▸ **TRY IT**
Replace every "postgres_db" with "notes_db" in the data from the start through the line containing "### running in", leaving everything else unchanged. Give back only those lines, without the pictures.

▸ **DATA LISTING**
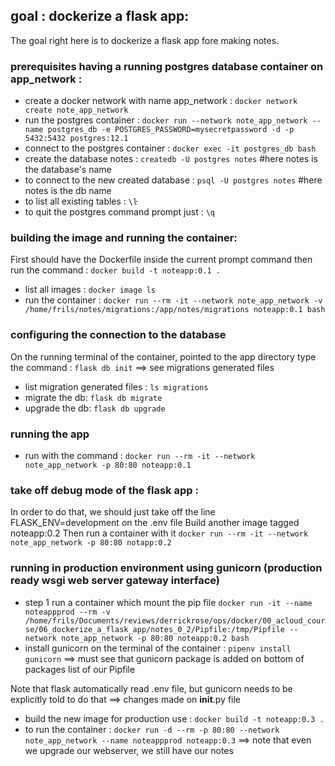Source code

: ## goal : dockerize a flask app:

The goal right here is to dockerize a flask app fore making notes.

### prerequisites having a running postgres database container on app_network :

* create a docker network with name app_network :
  `docker network create note_app_network`
* run the postgres container :
  `docker run --network note_app_network --name postgres_db -e POSTGRES_PASSWORD=mysecretpassword -d -p 5432:5432 postgres:12.1`
* connect to the postgres container :
  `docker exec -it postgres_db bash`
* create the database notes :
  `createdb -U postgres notes` #here notes is the database's name
* to connect to the new created database :
  `psql -U postgres notes` #here notes is the db name
* to list all existing tables :
  `\ŀ`
* to quit the postgres command prompt just :
  `\q`

### building the image and running the container:

First should have the Dockerfile inside the current prompt command then run the command :
`docker build -t noteapp:0.1 .`

* list all images :
  `docker image ls`
* run the container :
  `docker run --rm -it --network note_app_network -v /home/frils/notes/migrations:/app/notes/migrations noteapp:0.1 bash`

### configuring the connection to the database

On the running terminal of the container, pointed to the app directory type the command :
`flask db init`
==> see migrations generated files

* list migration generated files :
  `ls migrations`
* migrate the db:
  `flask db migrate`
* upgrade the db:
  `flask db upgrade`

### running the app

* run with the command :
  `docker run --rm -it --network note_app_network -p 80:80 noteapp:0.1`

### take off debug mode of the flask app :

In order to do that, we should just take off the line FLASK_ENV=development on the .env file
Build another image tagged noteapp:0.2
Then run a container with it
`docker run --rm -it --network note_app_network -p 80:80 notapp:0.2`

### running in production environment using gunicorn (production ready wsgi web server gateway interface)

* step 1 run a container which mount the pip file
  `docker run -it --name noteappprod --rm -v /home/frils/Documents/reviews/derrickrose/ops/docker/00_acloud_course/06_dockerize_a_flask_app/notes_0_2/Pipfile:/tmp/Pipfile --network note_app_network -p 80:80 noteapp:0.2 bash`
* install gunicorn on the terminal of the container :
  `pipenv install gunicorn`
  ==> must see that gunicorn package is added on bottom of packages list of our Pipfile

Note that flask automatically read .env file, but gunicorn needs to be explicitly told to do that
==> changes made on __init__.py file

* build the new image for production use :
  `docker build -t noteapp:0.3 .`
* to run the container :
  `docker run -d --rm -p 80:80 --network note_app_network --name noteappprod noteapp:0.3`
  ==> note that even we upgrade our webserver, we still have our notes 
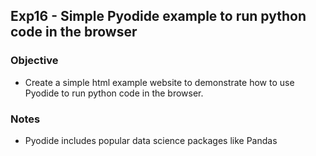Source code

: ## Exp16 - Simple Pyodide example to run python code in the browser

### Objective
- Create a simple html example website to demonstrate how to use Pyodide to run python code in the browser.
  
### Notes
- Pyodide includes popular data science packages like Pandas
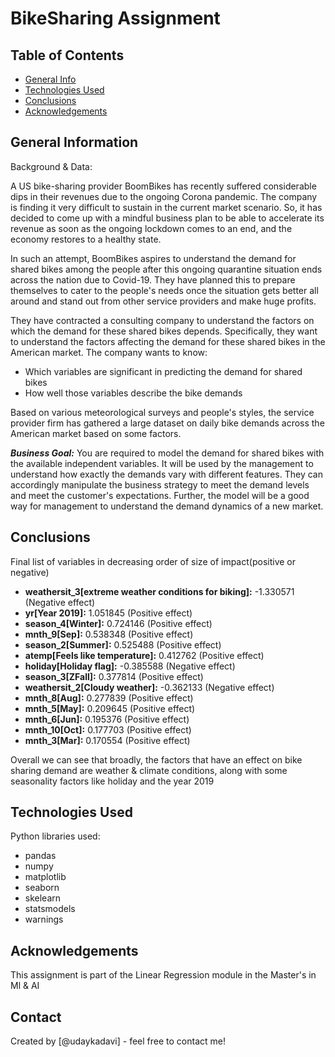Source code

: # BikeSharing Assignment


## Table of Contents
* [General Info](#general-information)
* [Technologies Used](#technologies-used)
* [Conclusions](#conclusions)
* [Acknowledgements](#acknowledgements)

<!-- You can include any other section that is pertinent to your problem -->

## General Information

Background & Data:

A US bike-sharing provider BoomBikes has recently suffered considerable dips in their revenues due to the ongoing Corona pandemic. The company is finding it very difficult to sustain in the current market scenario. So, it has decided to come up with a mindful business plan to be able to accelerate its revenue as soon as the ongoing lockdown comes to an end, and the economy restores to a healthy state.

In such an attempt, BoomBikes aspires to understand the demand for shared bikes among the people after this ongoing quarantine situation ends across the nation due to Covid-19. They have planned this to prepare themselves to cater to the people's needs once the situation gets better all around and stand out from other service providers and make huge profits.

They have contracted a consulting company to understand the factors on which the demand for these shared bikes depends. Specifically, they want to understand the factors affecting the demand for these shared bikes in the American market. The company wants to know:

- Which variables are significant in predicting the demand for shared bikes
- How well those variables describe the bike demands

Based on various meteorological surveys and people's styles, the service provider firm has gathered a large dataset on daily bike demands across the American market based on some factors. 

***Business Goal:***
You are required to model the demand for shared bikes with the available independent variables. It will be used by the management to understand how exactly the demands vary with different features. They can accordingly manipulate the business strategy to meet the demand levels and meet the customer's expectations. Further, the model will be a good way for management to understand the demand dynamics of a new market. 
<!-- You don't have to answer all the questions - just the ones relevant to your project. -->

## Conclusions
 Final list of variables in decreasing order of size of impact(positive or negative)

- **weathersit_3[extreme weather conditions for biking]:**   -1.330571 (Negative effect)
- **yr[Year 2019]:**              1.051845 (Positive effect)
- **season_4[Winter]:**        0.724146 (Positive effect)
- **mnth_9[Sep]:**         0.538348 (Positive effect)
- **season_2[Summer]:**        0.525488 (Positive effect)
- **atemp[Feels like temperature]:**           0.412762 (Positive effect)
- **holiday[Holiday flag]:**        -0.385588 (Negative effect)
- **season_3[ZFall]:**        0.377814 (Positive effect)
- **weathersit_2[Cloudy weather]:**   -0.362133 (Negative effect)
- **mnth_8[Aug]:**          0.277839 (Positive effect)
- **mnth_5[May]:**          0.209645 (Positive effect)
- **mnth_6[Jun]:**          0.195376 (Positive effect)
- **mnth_10[Oct]:**         0.177703 (Positive effect)
- **mnth_3[Mar]:**          0.170554 (Positive effect)

Overall we can see that broadly, the factors that have an effect on bike sharing demand are weather & climate conditions, along with some seasonality factors like holiday and the year 2019
<!-- You don't have to answer all the questions - just the ones relevant to your project. -->


## Technologies Used
Python libraries used:
- pandas
- numpy
- matplotlib
- seaborn
- skelearn
- statsmodels
- warnings

<!-- As the libraries versions keep on changing, it is recommended to mention the version of library used in this project -->

## Acknowledgements

This assignment is part of the Linear Regression module in the Master's in Ml & AI


## Contact
Created by [@udaykadavi] - feel free to contact me!


<!-- Optional -->
<!-- ## License -->
<!-- This project is open source and available under the [... License](). -->

<!-- You don't have to include all sections - just the one's relevant to your project -->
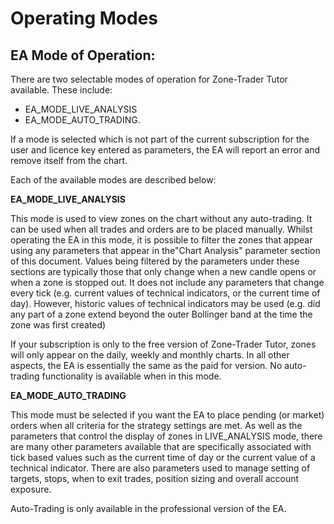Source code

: # Operating Modes

## **EA Mode of Operation:**

There are two selectable modes of operation for Zone-Trader Tutor available. These include:

* EA\_MODE\_LIVE\_ANALYSIS 
* EA\_MODE\_AUTO\_TRADING.

If a mode is selected which is not part of the current subscription for the user and licence key entered as parameters, the EA will report an error and remove itself from the chart.

Each of the available modes are described below:

**EA\_MODE\_LIVE\_ANALYSIS**

This mode is used to view zones on the chart without any auto-trading. It can be used when all trades and orders are to be placed manually. Whilst operating the EA in this mode, it is possible to filter the zones that appear using any parameters that appear in the"Chart Analysis" parameter section of this document. Values being filtered by the parameters under these sections are typically those that only change when a new candle opens or when a zone is stopped out. It does not include any parameters that  change every tick \(e.g. current values of technical indicators, or the current time of day\). However, historic values of technical indicators may be used \(e.g. did any part of a zone extend beyond the outer Bollinger band at the time the zone was first created\)

If your subscription is only to the free version of Zone-Trader Tutor,  zones will only appear on the daily, weekly and monthly charts. In all other aspects, the EA  is essentially the same as the paid for version.  No auto-trading functionality is available when in this mode.

**EA\_MODE\_AUTO\_TRADING**

This mode must be selected if you want the EA to place pending \(or market\) orders when all criteria for the strategy settings are met. As well as the parameters that control the display of zones in LIVE\_ANALYSIS mode, there are many other parameters available that are specifically associated with tick based values such as the current time of day or the current value of a technical indicator. There are also parameters used to manage setting of targets, stops, when to exit trades, position sizing and overall account exposure.

Auto-Trading is only available in the professional version of the EA.


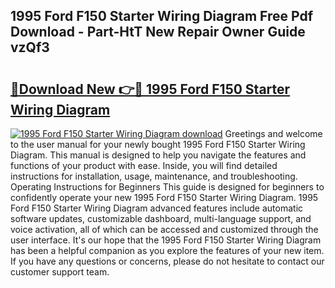 ## 1995 Ford F150 Starter Wiring Diagram Free Pdf Download - Part-HtT New Repair Owner Guide vzQf3

# <h2><a href="http://dfhsf2.blite.top/?on=1995+Ford+F150+Starter+Wiring+Diagram">🔗Download New 👉🔴 1995 Ford F150 Starter Wiring Diagram</a></h2>

[![1995 Ford F150 Starter Wiring Diagram download](https://i.imgur.com/lujVjoI.png)](http://dfhsf2.blite.top/?on=1995+Ford+F150+Starter+Wiring+Diagram)
Greetings and welcome to the user manual for your newly bought 1995 Ford F150 Starter Wiring Diagram. This manual is designed to help you navigate the features and functions of your product with ease. Inside, you will find detailed instructions for installation, usage, maintenance, and troubleshooting. Operating Instructions for Beginners This guide is designed for beginners to confidently operate your new 1995 Ford F150 Starter Wiring Diagram. 1995 Ford F150 Starter Wiring Diagram advanced features include automatic software updates, customizable dashboard, multi-language support, and voice activation, all of which can be accessed and customized through the user interface. It's our hope that the 1995 Ford F150 Starter Wiring Diagram has been a helpful companion as you explore the features of your new item. If you have any questions or concerns, please do not hesitate to contact our customer support team.

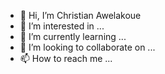 - 👋 Hi, I’m Christian Awelakoue
- 👀 I’m interested in ...
- 🌱 I’m currently learning ...
- 💞️ I’m looking to collaborate on ...
- 📫 How to reach me ...

<!---
lacherv/lacherv is a ✨ special ✨ repository because its `README.md` (this file) appears on your GitHub profile.
You can click the Preview link to take a look at your changes.
--->
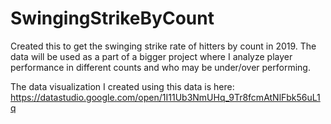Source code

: # SwingingStrikeByCount

Created this to get the swinging strike rate of hitters by count in 2019. The data will be used as a part of a bigger project where I analyze player performance in different counts and who may be under/over performing. 

The data visualization I created using this data is here: https://datastudio.google.com/open/1I11Ub3NmUHq_9Tr8fcmAtNlFbk56uL1q
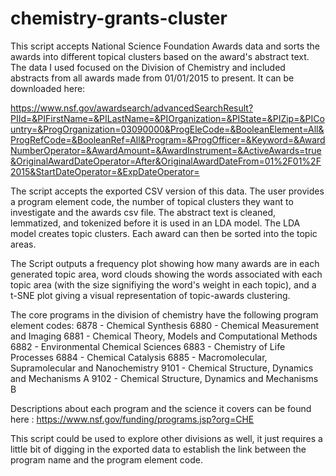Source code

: # chemistry-grants-cluster
This script accepts National Science Foundation Awards data and sorts the awards into different topical clusters based on the award's abstract text.
The data I used focused on the Division of Chemistry and included abstracts from all awards made from 01/01/2015 to present. It can be downloaded here: 

https://www.nsf.gov/awardsearch/advancedSearchResult?PIId=&PIFirstName=&PILastName=&PIOrganization=&PIState=&PIZip=&PICountry=&ProgOrganization=03090000&ProgEleCode=&BooleanElement=All&ProgRefCode=&BooleanRef=All&Program=&ProgOfficer=&Keyword=&AwardNumberOperator=&AwardAmount=&AwardInstrument=&ActiveAwards=true&OriginalAwardDateOperator=After&OriginalAwardDateFrom=01%2F01%2F2015&StartDateOperator=&ExpDateOperator=

The script accepts the exported CSV version of this data.  The user provides a program element code, the number of topical clusters they want to investigate and the awards csv file. The abstract text is cleaned, lemmatized, and tokenized before it is used in an LDA model. The LDA model creates topic clusters. Each award can then be sorted into the topic areas.

The Script outputs a frequency plot showing how many awards are in each generated topic area, word clouds showing the words associated with each topic area (with the size signifiying the word's weight in each topic), and a t-SNE plot giving a visual representation of topic-awards clustering.

The core programs in the division of chemistry have the following program element codes:
6878 - Chemical Synthesis
6880 - Chemical Measurement and Imaging
6881 - Chemical Theory, Models and Computational Methods
6882 - Environmental Chemical Sciences
6883 - Chemistry of Life Processes
6884 - Chemical Catalysis
6885 - Macromolecular, Supramolecular and Nanochemistry 
9101 - Chemical Structure, Dynamics and Mechanisms A
9102 - Chemical Structure, Dynamics and Mechanisms B

Descriptions about each program and the science it covers can be found here : https://www.nsf.gov/funding/programs.jsp?org=CHE

This script could be used to explore other divisions as well, it just requires a little bit of digging in the exported data to establish the link between the program name and the program element code.
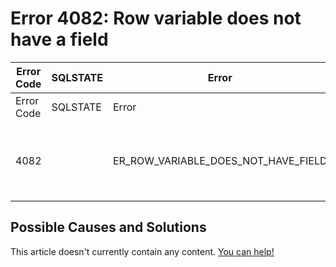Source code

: 
# Error 4082: Row variable does not have a field


| Error Code | SQLSTATE | Error | Description |
| --- | --- | --- | --- |
| Error Code | SQLSTATE | Error | Description |
| 4082 |  | ER_ROW_VARIABLE_DOES_NOT_HAVE_FIELD | Row variable '%-.192s' does not have a field '%-.192s' |




## Possible Causes and Solutions


This article doesn't currently contain any content. [You can help!](/kb/en/writing-and-editing-knowledge-base-articles/)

▸ **RESPONSE BOX**
Source code

: ## goal : dockerize a flask app:

The goal right here is to dockerize a flask app fore making notes.

### prerequisites having a running postgres database container on app_network :

* create a docker network with name app_network :
  `docker network create note_app_network`
* run the postgres container :
  `docker run --network note_app_network --name notes_db -e POSTGRES_PASSWORD=mysecretpassword -d -p 5432:5432 postgres:12.1`
* connect to the postgres container :
  `docker exec -it notes_db bash`
* create the database notes :
  `createdb -U postgres notes` #here notes is the database's name
* to connect to the new created database :
  `psql -U postgres notes` #here notes is the db name
* to list all existing tables :
  `\ŀ`
* to quit the postgres command prompt just :
  `\q`

### building the image and running the container:

First should have the Dockerfile inside the current prompt command then run the command :
`docker build -t noteapp:0.1 .`

* list all images :
  `docker image ls`
* run the container :
  `docker run --rm -it --network note_app_network -v /home/frils/notes/migrations:/app/notes/migrations noteapp:0.1 bash`

### configuring the connection to the database

On the running terminal of the container, pointed to the app directory type the command :
`flask db init`
==> see migrations generated files

* list migration generated files :
  `ls migrations`
* migrate the db:
  `flask db migrate`
* upgrade the db:
  `flask db upgrade`

### running the app

* run with the command :
  `docker run --rm -it --network note_app_network -p 80:80 noteapp:0.1`

### take off debug mode of the flask app :

In order to do that, we should just take off the line FLASK_ENV=development on the .env file
Build another image tagged noteapp:0.2
Then run a container with it
`docker run --rm -it --network note_app_network -p 80:80 notapp:0.2`

### running in production environment using gunicorn (production ready wsgi web server gateway interface)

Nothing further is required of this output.